It could have been a classic and uplifting scene straight out of a revisionist left field western: a virtuous circle of “Cowboys and Indians” seeking the same noble outcome, clean and regulated sports betting for all in California, America’s Golden State.
But instead they shot each other in the foot through righteous indignation and grabby discord.
Ranged against the “cowboy” heavy-hitters–FanDuel, DraftKings and BetMGM, the biggest sports betting brands in the US–was an alliance of 50 Native American Indian bands or tribes.
Proposition 27 clashed with Proposition 26.
And both were snubbed by voters in California earlier this month – propositions, either one, that would have legalised sports betting in the nation’s most populous state, which if it were a country would be the world’s seventh richest.
Proposition 27, officially named the California Solutions to Homelessness and Mental Health Support Act, was soft-centred on a plan to generate an estimated US$500 million (£421.02m/€482.26m) in annual iGaming tax to spend on increased social welfare for the poorest of the state’s 39 million people.

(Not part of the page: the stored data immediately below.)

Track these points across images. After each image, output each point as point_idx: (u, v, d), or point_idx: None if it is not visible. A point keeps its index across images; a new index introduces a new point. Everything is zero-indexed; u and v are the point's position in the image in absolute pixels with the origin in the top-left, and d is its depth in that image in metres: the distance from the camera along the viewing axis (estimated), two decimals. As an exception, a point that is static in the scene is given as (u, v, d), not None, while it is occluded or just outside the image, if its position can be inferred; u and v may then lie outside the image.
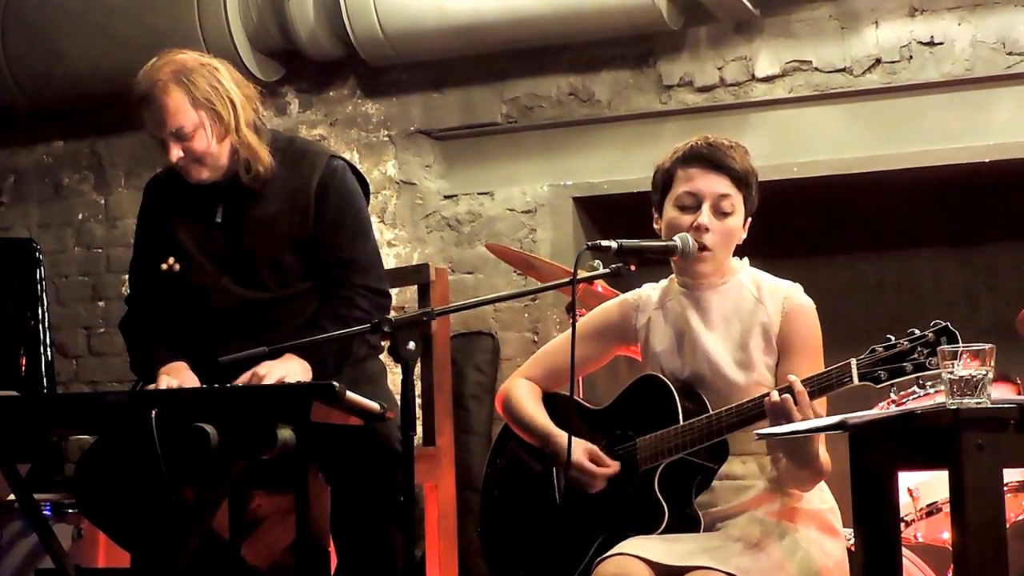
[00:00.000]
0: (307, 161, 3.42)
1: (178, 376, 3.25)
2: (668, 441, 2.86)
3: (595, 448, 2.97)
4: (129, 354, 3.51)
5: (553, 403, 3.14)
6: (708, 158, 2.93)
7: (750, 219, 3.00)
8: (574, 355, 2.87)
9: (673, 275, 3.05)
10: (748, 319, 2.93)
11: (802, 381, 2.72)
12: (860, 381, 2.67)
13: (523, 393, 3.15)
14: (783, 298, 2.94)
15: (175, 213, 3.44)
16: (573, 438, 2.93)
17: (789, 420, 2.67)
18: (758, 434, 2.72)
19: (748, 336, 2.92)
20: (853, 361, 2.68)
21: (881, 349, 2.66)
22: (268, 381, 3.13)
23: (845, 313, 5.15)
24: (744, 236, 3.00)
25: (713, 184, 2.92)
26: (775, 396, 2.70)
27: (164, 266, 3.41)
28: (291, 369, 3.19)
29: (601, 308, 3.17)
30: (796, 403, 2.69)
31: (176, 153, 3.30)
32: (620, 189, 5.31)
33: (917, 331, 2.63)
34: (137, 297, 3.54)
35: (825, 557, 2.84)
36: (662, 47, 5.27)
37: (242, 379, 3.17)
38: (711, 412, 2.84)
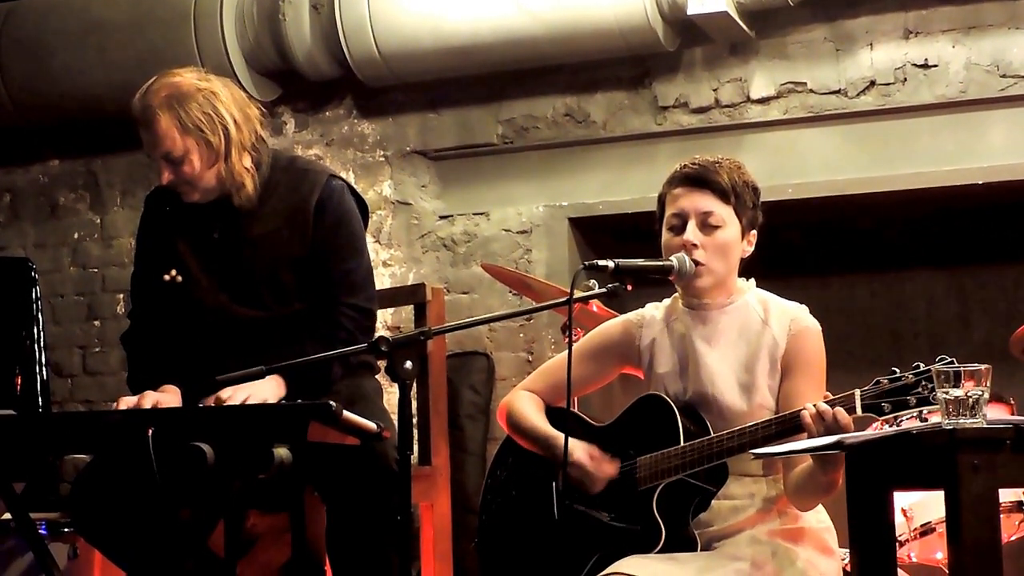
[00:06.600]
0: (307, 180, 3.42)
1: (163, 399, 3.25)
2: (668, 461, 2.86)
3: (595, 449, 2.97)
4: (128, 369, 3.51)
5: (555, 418, 3.13)
6: (691, 177, 2.94)
7: (755, 232, 2.98)
8: (570, 376, 2.87)
9: (677, 294, 3.05)
10: (754, 341, 2.92)
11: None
12: (864, 412, 2.66)
13: (525, 403, 3.15)
14: (790, 320, 2.92)
15: (175, 226, 3.45)
16: (575, 440, 2.94)
17: (841, 431, 2.62)
18: (754, 453, 2.72)
19: (754, 359, 2.91)
20: (857, 392, 2.66)
21: (886, 381, 2.64)
22: (232, 403, 3.12)
23: (838, 334, 5.14)
24: (749, 250, 2.98)
25: (696, 201, 2.92)
26: (823, 406, 2.65)
27: (167, 277, 3.41)
28: (257, 390, 3.18)
29: (603, 327, 3.17)
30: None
31: (166, 175, 3.32)
32: (615, 210, 5.33)
33: (922, 365, 2.62)
34: (139, 311, 3.53)
35: (821, 577, 2.84)
36: (658, 68, 5.29)
37: (207, 402, 3.16)
38: (712, 434, 2.84)
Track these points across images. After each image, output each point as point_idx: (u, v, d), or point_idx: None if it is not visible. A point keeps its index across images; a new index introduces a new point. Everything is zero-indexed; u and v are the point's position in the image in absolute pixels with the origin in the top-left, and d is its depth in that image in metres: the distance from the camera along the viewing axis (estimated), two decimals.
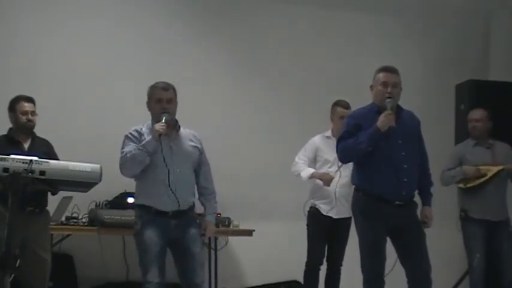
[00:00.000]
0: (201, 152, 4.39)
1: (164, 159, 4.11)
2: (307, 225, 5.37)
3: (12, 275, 3.82)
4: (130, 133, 4.27)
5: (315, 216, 5.33)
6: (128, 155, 4.12)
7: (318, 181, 5.32)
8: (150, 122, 4.29)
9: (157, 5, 6.43)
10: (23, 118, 4.62)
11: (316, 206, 5.34)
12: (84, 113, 6.05)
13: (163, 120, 4.12)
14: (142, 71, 6.19)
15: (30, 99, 4.67)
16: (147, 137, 4.16)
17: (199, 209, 4.45)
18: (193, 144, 4.35)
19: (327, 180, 5.22)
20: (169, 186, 4.10)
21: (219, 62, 6.49)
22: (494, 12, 7.12)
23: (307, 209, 5.38)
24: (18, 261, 3.32)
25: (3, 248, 3.28)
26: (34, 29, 6.04)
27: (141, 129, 4.27)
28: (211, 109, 6.37)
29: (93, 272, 5.94)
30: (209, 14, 6.52)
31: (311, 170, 5.32)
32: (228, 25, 6.55)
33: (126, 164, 4.15)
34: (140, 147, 4.11)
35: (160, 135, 4.08)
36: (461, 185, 5.46)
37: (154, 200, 4.16)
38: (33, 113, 4.65)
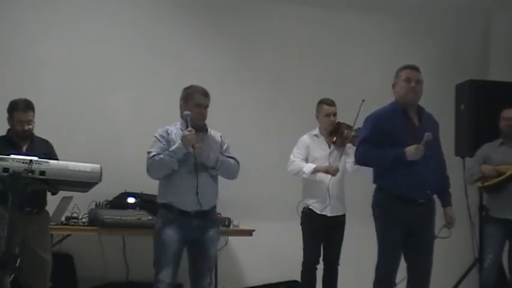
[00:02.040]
0: (223, 151, 4.44)
1: (196, 162, 4.17)
2: (301, 225, 5.36)
3: (12, 275, 3.82)
4: (159, 134, 4.30)
5: (308, 216, 5.32)
6: (157, 158, 4.17)
7: (315, 178, 5.27)
8: (179, 122, 4.35)
9: (158, 5, 6.43)
10: (18, 128, 4.58)
11: (310, 207, 5.31)
12: (84, 113, 6.05)
13: (189, 127, 4.16)
14: (143, 71, 6.20)
15: (27, 107, 4.59)
16: (177, 143, 4.18)
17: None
18: (217, 146, 4.42)
19: (333, 171, 5.18)
20: (197, 186, 4.16)
21: (219, 62, 6.48)
22: (494, 12, 7.12)
23: (301, 209, 5.36)
24: (18, 261, 3.33)
25: (3, 248, 3.29)
26: (34, 29, 6.04)
27: (169, 129, 4.33)
28: (212, 109, 6.32)
29: (93, 272, 5.94)
30: (210, 14, 6.51)
31: (313, 165, 5.28)
32: (229, 25, 6.54)
33: (154, 167, 4.20)
34: (171, 154, 4.15)
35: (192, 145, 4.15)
36: (479, 184, 5.50)
37: (178, 199, 4.21)
38: (29, 122, 4.60)
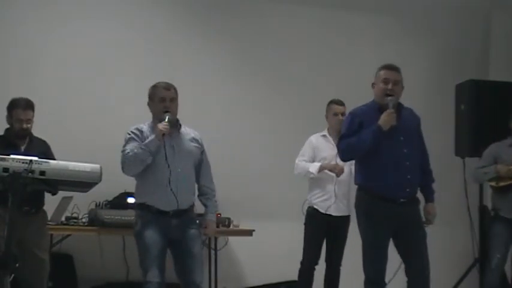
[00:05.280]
0: (202, 151, 4.41)
1: (166, 158, 4.13)
2: (305, 224, 5.36)
3: (12, 275, 3.82)
4: (132, 131, 4.26)
5: (312, 216, 5.31)
6: (130, 153, 4.12)
7: (321, 175, 5.26)
8: (152, 121, 4.31)
9: (158, 5, 6.43)
10: (17, 126, 4.58)
11: (315, 206, 5.31)
12: (84, 112, 6.05)
13: (166, 120, 4.14)
14: (142, 70, 6.19)
15: (28, 106, 4.59)
16: (150, 136, 4.16)
17: (199, 209, 4.45)
18: (194, 143, 4.36)
19: (339, 170, 5.18)
20: (169, 185, 4.11)
21: (219, 62, 6.49)
22: (494, 12, 7.12)
23: (306, 207, 5.35)
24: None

But, instigated and promoted to the tune of US$169 million (£142.3m/€163m) in an advertising blitz by the heavy-hitters, it was overwhelmingly rejected by Golden State voters by a margin of 83.4 to 16.6 per cent.
Proposition 26, backed by the state’s Native tribes, who hitherto have had a monopoly on land-based casino gambling, was kicked back by an equally resounding 70 per cent of voters — despite an even more immense US$237 million campaign budget (£199.56m/€228.59m).
The results mean that fabulous California, home to some of the most storied sports teams in the nation, along with potentially big-time Texas and Florida, remains tantalizingly beyond the reach of iGaming America.
With an estimated potential annual revenue of some US$3 billion (£2.52bn/€2.89bn), according to some betting industry experts, it could be the richest prize in sports betting.
But now, as both sides retreat to bind their wounds, it will be at least 2024 before the iGaming proposition, or, heaven forbid, competing propositions, are ready to go again.
A Big Flop
“These out-of-state corporations have gotten arrogant,” says Dan Little, Chief Intergovernmental Affairs Officer of California’s San Manuel Band of Mission Indians, one of the biggest gaming tribes on the West Coast.
“They overplayed their hand. They could have worked with us and they didn’t. And they lost miserably.”
Another observer told this reporter: “I have never seen anything in my career that’s this big of a flop.”
It seems that California will now be one of the last of the 50 US states to allow sports betting, following its legalisation on a Federal level by the nation’s Supreme Court in 2019.
Still: “There is a path to get there,” believes Amy Howe, CEO of Flutter Entertainment-owned FanDuel, the first of America’s many dynamic sportsbooks to turn a profit.
Yet surely that pathway lies only in alliance with California’s Native American tribes.
Despite this obvious route to success, the adjudged “greed” of the heavy-hitters could stymie compromise.
“These guys have got to understand that they have to be a little more humble. If it’s the same approach in two years, [then] it will be the same result,” warns one tribal gaming leader.
Nationwide, the American Gaming Association, the gambling industry trade group, estimates that punters have bet US$125 billion (£105.25bn/€120.56bn) on sports, and generated US$1.3 billion in taxes (£1.09bn/€1.25bn), in the four years since regulation.
Currently, sports betting is legal in 35 US states, with some 80 per cent of bets being are placed over mobile phones.
With the top sportsbooks spending around a billion dollars a year in promotions alone, the near-term future is all about dominating market share, believes Amy Howe and competing sportsbooks’ CEOs.
But for now–like the infamous Gold Rush 1849ers–the potentially vast, unregulated wealth of Californian iGaming and sports betting remains a chimera for even the bravest treasure hunter.